Counter Cinema/Counter Media Project
Project Director: Jennifer Wild, Cinema and Media Studies
The Counter Cinema/Counter Media project focuses on film and media practices that resist or "counter" the language and messaging of dominant film and media outlets, platforms, and traditions. Historically, counter practices have been understood both an active opposition to the codes, uses, and ideology of mainstream film and media, and the attempt to generate an alternative grammar or set of rules for constructing meaning, narrative, and visual representation. While the origins of counter-cinema are rooted largely in early experimental filmmaking and the avant-garde, the term came to the fore in the 1970s with the rise of feminism, feminist film theory, and political modernism; it extends into politically militant and collective cinema approaches and anti-colonial "Third cinema" traditions.

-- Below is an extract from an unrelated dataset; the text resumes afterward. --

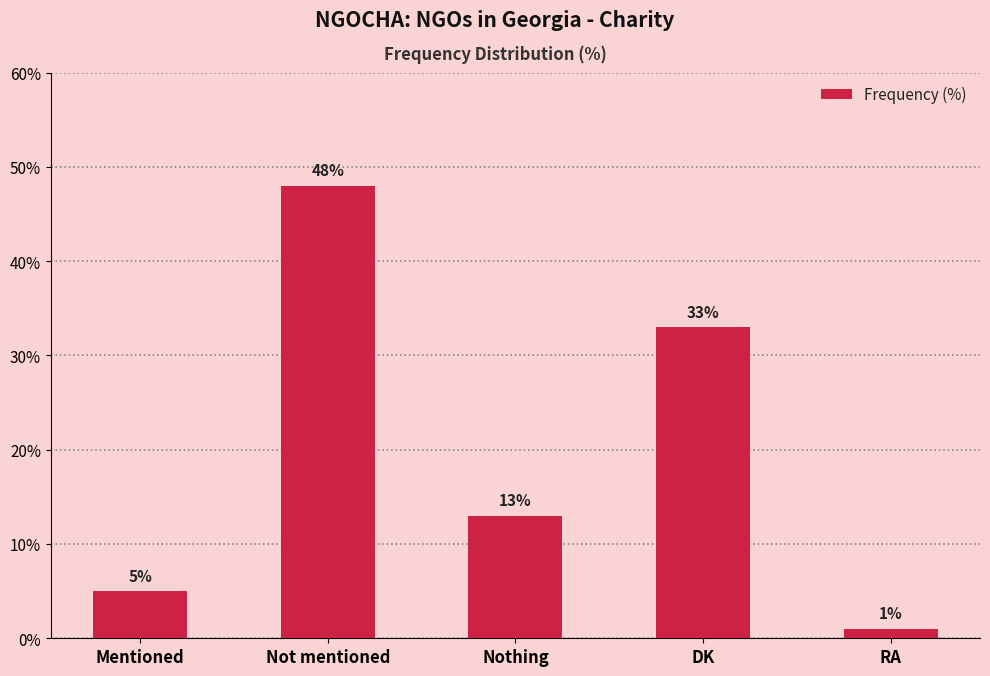

What position from the right is Nothing?

3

Since the inception of this project in 2012, there have been vast transformations in what we might now think of counter media practices, whether in cinema or in media broadly conceived. On the one hand, the CC/CM project continues to ask the following questions: what is the visual, formal language of opposition, and what is its relevance to the issues of gender and sexuality in the twenty-first century? Which aspects of resistant visual language remain potent, and which have been absorbed into the dominant vernacular of our film and media landscape? Does the form of resistance still matter?

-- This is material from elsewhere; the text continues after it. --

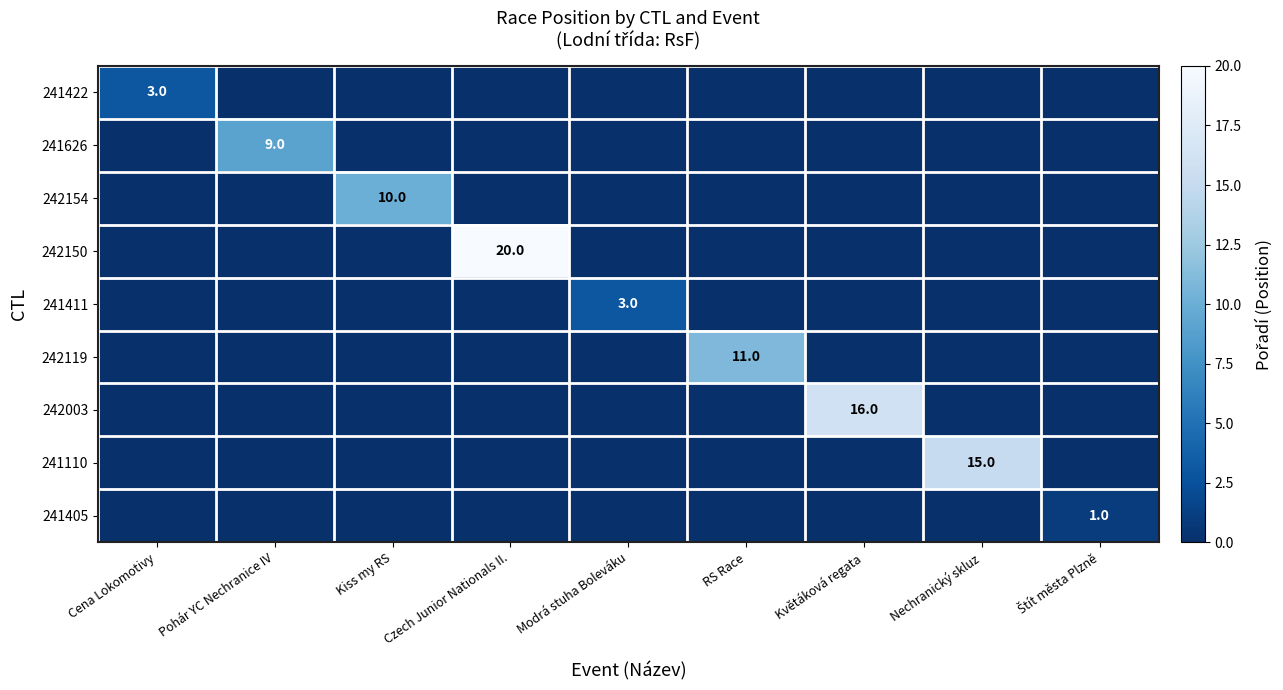

How many distinct data groups are displayed?

9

On the other hand, the most urgent task of CC/CM project today is to grapple with our contemporary media landscape’s discourses of truth and falsehood, and to explore the range of media platforms that are used to promote or decry political ideologies. In our era of “fake news,” diverse “resistance” movements across the political spectrum, terrorism and counter-terrorism strategies, and evolving forms of propaganda, the CC/CM project promotes research about how gender and sexuality are targeted, exploited, or weaponized toward political ends.